> **Goal of the exercise**
Without any pictures, output the records exactly as they are.
==================================================
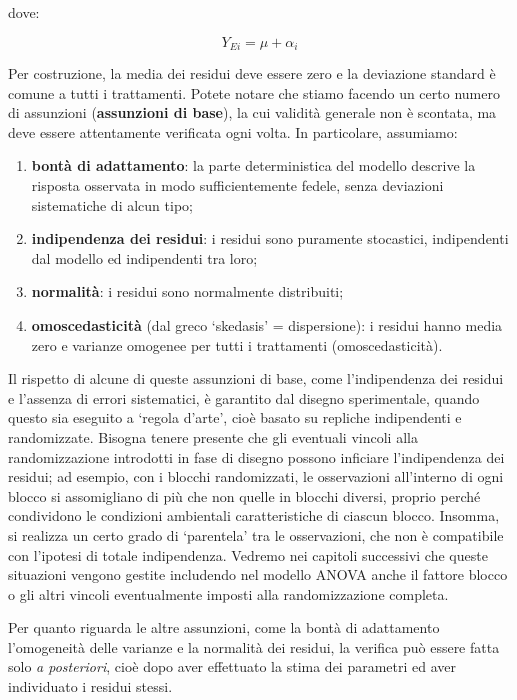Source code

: \documentclass[a4paper,12pt,oneside]{book}
\providecommand{\tightlist}{%
  \setlength{\itemsep}{0pt}\setlength{\parskip}{0pt}}
\begin{document}
dove:

\[Y_{Ei} = \mu + \alpha_i\]

Per costruzione, la media dei residui deve essere zero e la deviazione standard è comune a tutti i trattamenti. Potete notare che stiamo facendo un certo numero di assunzioni (\textbf{assunzioni di base}), la cui validità generale non è scontata, ma deve essere attentamente verificata ogni volta. In particolare, assumiamo:

\begin{enumerate}
\def\labelenumi{\arabic{enumi}.}
\tightlist
\item
  \textbf{bontà di adattamento}: la parte deterministica del modello descrive la risposta osservata in modo sufficientemente fedele, senza deviazioni sistematiche di alcun tipo;
\item
  \textbf{indipendenza dei residui}: i residui sono puramente stocastici, indipendenti dal modello ed indipendenti tra loro;
\item
  \textbf{normalità}: i residui sono normalmente distribuiti;
\item
  \textbf{omoscedasticità} (dal greco `skedasis' = dispersione): i residui hanno media zero e varianze omogenee per tutti i trattamenti (omoscedasticità).
\end{enumerate}

Il rispetto di alcune di queste assunzioni di base, come l'indipendenza dei residui e l'assenza di errori sistematici, è garantito dal disegno sperimentale, quando questo sia eseguito a `regola d'arte', cioè basato su repliche indipendenti e randomizzate. Bisogna tenere presente che gli eventuali vincoli alla randomizzazione introdotti in fase di disegno possono inficiare l'indipendenza dei residui; ad esempio, con i blocchi randomizzati, le osservazioni all'interno di ogni blocco si assomigliano di più che non quelle in blocchi diversi, proprio perché condividono le condizioni ambientali caratteristiche di ciascun blocco. Insomma, si realizza un certo grado di `parentela' tra le osservazioni, che non è compatibile con l'ipotesi di totale indipendenza. Vedremo nei capitoli successivi che queste situazioni vengono gestite includendo nel modello ANOVA anche il fattore blocco o gli altri vincoli eventualmente imposti alla randomizzazione completa.

Per quanto riguarda le altre assunzioni, come la bontà di adattamento l'omogeneità delle varianze e la normalità dei residui, la verifica può essere fatta solo \emph{a posteriori}, cioè dopo aver effettuato la stima dei parametri ed aver individuato i residui stessi.
\end{document}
==================================================
> **Reply to the task**
Source code

: \documentclass[a4paper,12pt,oneside]{book}
\providecommand{\tightlist}{%
  \setlength{\itemsep}{0pt}\setlength{\parskip}{0pt}}
\begin{document}
dove:

\[Y_{Ei} = \mu + \alpha_i\]

Per costruzione, la media dei residui deve essere zero e la deviazione standard è comune a tutti i trattamenti. Potete notare che stiamo facendo un certo numero di assunzioni (\textbf{assunzioni di base}), la cui validità generale non è scontata, ma deve essere attentamente verificata ogni volta. In particolare, assumiamo:

\begin{enumerate}
\def\labelenumi{\arabic{enumi}.}
\tightlist
\item
  \textbf{bontà di adattamento}: la parte deterministica del modello descrive la risposta osservata in modo sufficientemente fedele, senza deviazioni sistematiche di alcun tipo;
\item
  \textbf{indipendenza dei residui}: i residui sono puramente stocastici, indipendenti dal modello ed indipendenti tra loro;
\item
  \textbf{normalità}: i residui sono normalmente distribuiti;
\item
  \textbf{omoscedasticità} (dal greco `skedasis' = dispersione): i residui hanno media zero e varianze omogenee per tutti i trattamenti (omoscedasticità).
\end{enumerate}

Il rispetto di alcune di queste assunzioni di base, come l'indipendenza dei residui e l'assenza di errori sistematici, è garantito dal disegno sperimentale, quando questo sia eseguito a `regola d'arte', cioè basato su repliche indipendenti e randomizzate. Bisogna tenere presente che gli eventuali vincoli alla randomizzazione introdotti in fase di disegno possono inficiare l'indipendenza dei residui; ad esempio, con i blocchi randomizzati, le osservazioni all'interno di ogni blocco si assomigliano di più che non quelle in blocchi diversi, proprio perché condividono le condizioni ambientali caratteristiche di ciascun blocco. Insomma, si realizza un certo grado di `parentela' tra le osservazioni, che non è compatibile con l'ipotesi di totale indipendenza. Vedremo nei capitoli successivi che queste situazioni vengono gestite includendo nel modello ANOVA anche il fattore blocco o gli altri vincoli eventualmente imposti alla randomizzazione completa.

Per quanto riguarda le altre assunzioni, come la bontà di adattamento l'omogeneità delle varianze e la normalità dei residui, la verifica può essere fatta solo \emph{a posteriori}, cioè dopo aver effettuato la stima dei parametri ed aver individuato i residui stessi.
\end{document}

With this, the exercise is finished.